-- PAGE EXCERPT --
'''

Advancing Survival in Relapsed/Refractory Multiple Myeloma - Episode 7

SKd or SDd for RRMM

Paul G. Richardson, MD: During the last few minutes, Cristina, I would like to take advantage of your expertise and leadership. You’ve obviously led the selinexor-carfilzomib arm, and I’d love to also ask you to comment more on the success of the selinexor-daratumumab arm. Both of these arms are ones that you’ve really led the charge on. You presented a very nice abstract at ASH [American Society of Hematology Annual Meeting] and an updated 1 at ASCO [American Society of Clinical Oncology Annual Meeting] this year. I’d love your take on that.

Also, I remember very well the EHA [European Hematology Association] presentation last year on selinexor plus daratumumab. And you provided updates on that at ASCO this year. Perhaps in the last few minutes you can walk us through both of those experiences, and then we’ll wrap up from there?

Cristina Gasparetto, MD: Yes, absolutely. These are 2 additional arms of the STOMP trial. I can start with the daratumumab combination. We are ready to publish the results of that arm. We completed accrual. You know, I was surprised by the tolerability of this combination. As you know, daratumumab is probably the most tolerable drug we have in myeloma, with the exception of the early infusion reactions. Coming out as a subcutaneous administration is beautiful for convenience for patients and is very effective. I enrolled a lot of patients on this arm, and I was, as I mentioned, surprised by the tolerability of the combination. Some of the patients were able to sustain the response for a prolonged period of time, even patients for whom I had to decrease the selinexor dose to a lower dose because of toxicity.

The overall response with this combination was in the 70% range, with a clinical benefit of close to 80%. All patients were able to achieve a rapid response and there was, as I mentioned, a sustained response for some of the patients. We were able to show the follow-up data at ASCO. The progression-free survival was about a year with this combination, and the overall survival was not reached yet. But we were able to maintain some of these patients on therapy for a prolonged period of time.

With this combination there were only 2 patients of 34 who were exposed to prior daratumumab. One patient maintained stabilization of the disease, and 1 patient unfortunately progressed. So we really don’t know if this combination can be offered to patients who were exposed to daratumumab before.

But that is not the case for the other formulation, the selinexor-carfilzomib. We also updated our results at ASCO this year. Again, the proteasome inhibitor is delivered in this combination once a week at the recommended phase 2 dose. It was 56 mg, with selinexor given once a week at 80 mg. Again, we were able to achieve a very good response—on the order of 70%. Actually, one-third of patients achieved a very good partial response. We had some patients achieve complete remission.

'''

Recorded data
'''

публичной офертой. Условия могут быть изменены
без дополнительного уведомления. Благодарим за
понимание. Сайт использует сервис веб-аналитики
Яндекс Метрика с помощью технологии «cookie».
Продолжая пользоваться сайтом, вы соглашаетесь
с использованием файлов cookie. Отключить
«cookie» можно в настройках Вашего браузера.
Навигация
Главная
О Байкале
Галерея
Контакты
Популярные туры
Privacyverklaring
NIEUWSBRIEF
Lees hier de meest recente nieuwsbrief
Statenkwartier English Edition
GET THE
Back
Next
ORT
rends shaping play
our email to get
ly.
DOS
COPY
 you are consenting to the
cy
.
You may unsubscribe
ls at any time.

'''
'''

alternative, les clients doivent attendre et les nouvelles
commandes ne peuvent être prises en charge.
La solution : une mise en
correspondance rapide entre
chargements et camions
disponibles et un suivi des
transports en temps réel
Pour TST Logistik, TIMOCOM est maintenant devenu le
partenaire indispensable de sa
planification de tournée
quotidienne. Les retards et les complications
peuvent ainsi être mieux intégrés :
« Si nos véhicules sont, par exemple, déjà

'''

-- AIM OF THE EXERCISE --
Quote the myeloma discussion transcript word for word, everything from "The overall response" down to "to daratumumab before.". Nothing in the recorded material is required here.

-- SOLUTION FOR THIS EXERCISE --
The overall response with this combination was in the 70% range, with a clinical benefit of close to 80%. All patients were able to achieve a rapid response and there was, as I mentioned, a sustained response for some of the patients. We were able to show the follow-up data at ASCO. The progression-free survival was about a year with this combination, and the overall survival was not reached yet. But we were able to maintain some of these patients on therapy for a prolonged period of time.

With this combination there were only 2 patients of 34 who were exposed to prior daratumumab. One patient maintained stabilization of the disease, and 1 patient unfortunately progressed. So we really don’t know if this combination can be offered to patients who were exposed to daratumumab before.